The Washington Post ran an editorial praising EPA policy of banning
ocean dumping of sewage sludge and encouraging its use as fertilizer, e.g.
Milwaukee's
Milorganite. Although this letter rebutting that policy, was
not used by the Post, I have used the material in many other formats and
with the help of a friend in the Milwaukee media, we were able to get the
Milwaukee sewage authorities to label Milorganite as unfit for use on food
plants. Later, EPA had other sludge recyclers follow suit.
Posted 9/17/99.
1976
January, Damage
Report on Dioxin Poisoning Caused by Improper Waste Disposal in Missouri.
Before
the passage of RCRA my staff had documented hundreds of cases
of health and environmental damage from improper disposal of hazardous
waste. This report is on the infamous horse arena dioxin poisoning.

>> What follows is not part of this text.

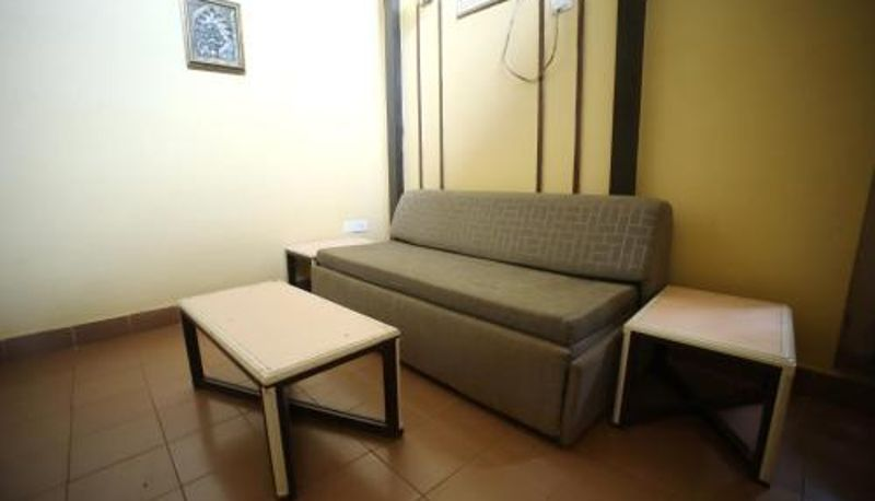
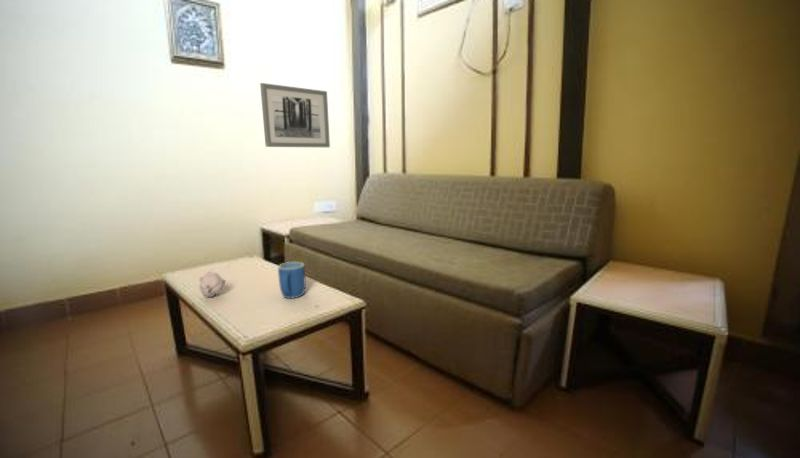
+ wall art [259,82,331,148]
+ mug [277,261,307,299]
+ flower [198,270,227,298]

The serious illness of a six year old farm girl was the beginning of the
road which lead to Congress' passage of the Superfund law. The horse arena
site is being cleaned up under Superfund
for a cost of $2.8 million. Far greater pollution from the same source
caused the evacuation of Times
Beach, MO in one of the biggest ($48
million) and most contentious Superfund cases, and the case is still
boiling. Posted 6/8/99.
1975
October 17,
Memo on Policy Implications of Sewage Sludge on Hazardous Waste Regulation.

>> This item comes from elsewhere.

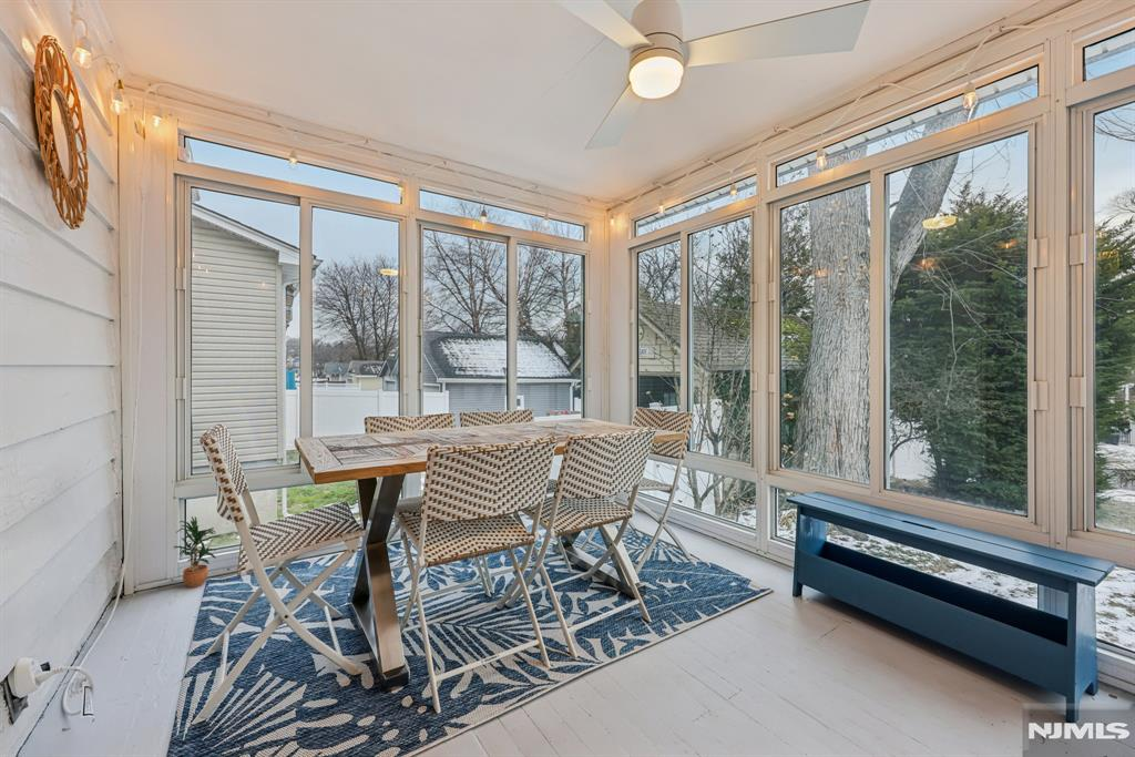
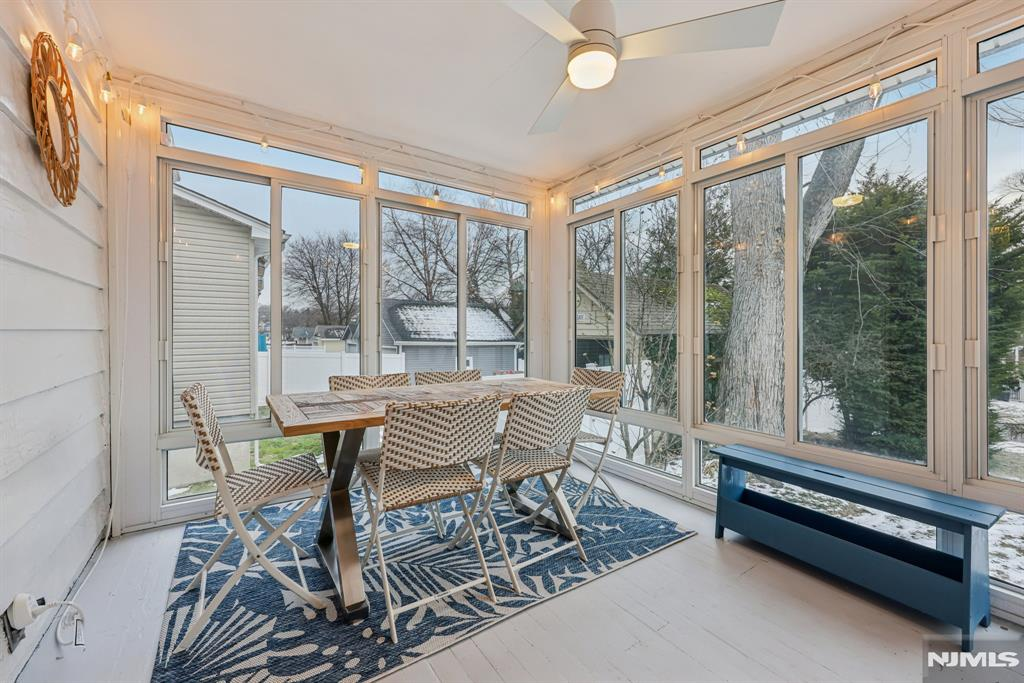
- potted plant [173,515,221,589]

Sometimes my prescience frightens me. I wrote this memo before the
passage of RCRA warning
that because of the EPA policy to encourage the use of sewage sludge as
fertilizer, there would be a conflict over including sewage sludge as a
hazardous waste, which it frequently is. I asked the question "Will
we fail to adequately regulate industrial wastes for fear of compromising
EPA's policy on municipal sludge?" Three
years later the answer was yes. Posted 4/10/99.
March 7, Damage
Report on Industrial Waste Disposal on Farmland in Illinois. In
order to acquaint Congress and the public with the need for legislation
to control hazardous waste I had my staff research and write up a series
of damage reports illustrating the hazardous waste problem. By 1975
we had collected a dossier on over 400 hazardous waste disaster sites,
which had grown to over 600 by 1978, most of which ended up on the National
Priorities List. Many in EPA sloughed these off as mere anecdotes,
but Congress must have taken it seriously as RCRA was passed shortly
afterward citing these reports in the Legislative History. I've printed
two of the reports here. This first one deals with 1,511 drums of
metal
finishing wastes containing arsenic, cadmium, chromium, cyanide and
phenols which were dumped on farmland killing cattle and destroying wildlife.
Under the name Byron
Salvage Yard this has since become a 20 acre Superfund site with an
estimated clean-up cost of over $1 million. Posted 6/7/99.
February 3, Remarks by Mr. Roger Strelow Before The National Conference on Management And Disposal of Residues From The Treatment of Industrial Waste Waters. This is a speech I wrote for the Assistant Administrator which lays out the rationale and approach to hazardous waste management which we were pursuing before the passage of RCRA. It still reads good today. I especially like the line "Our environmental laws and regulations are like the walls of an ancient city, built in pieces by different people at different times for different purposes." Posted 6/9/99.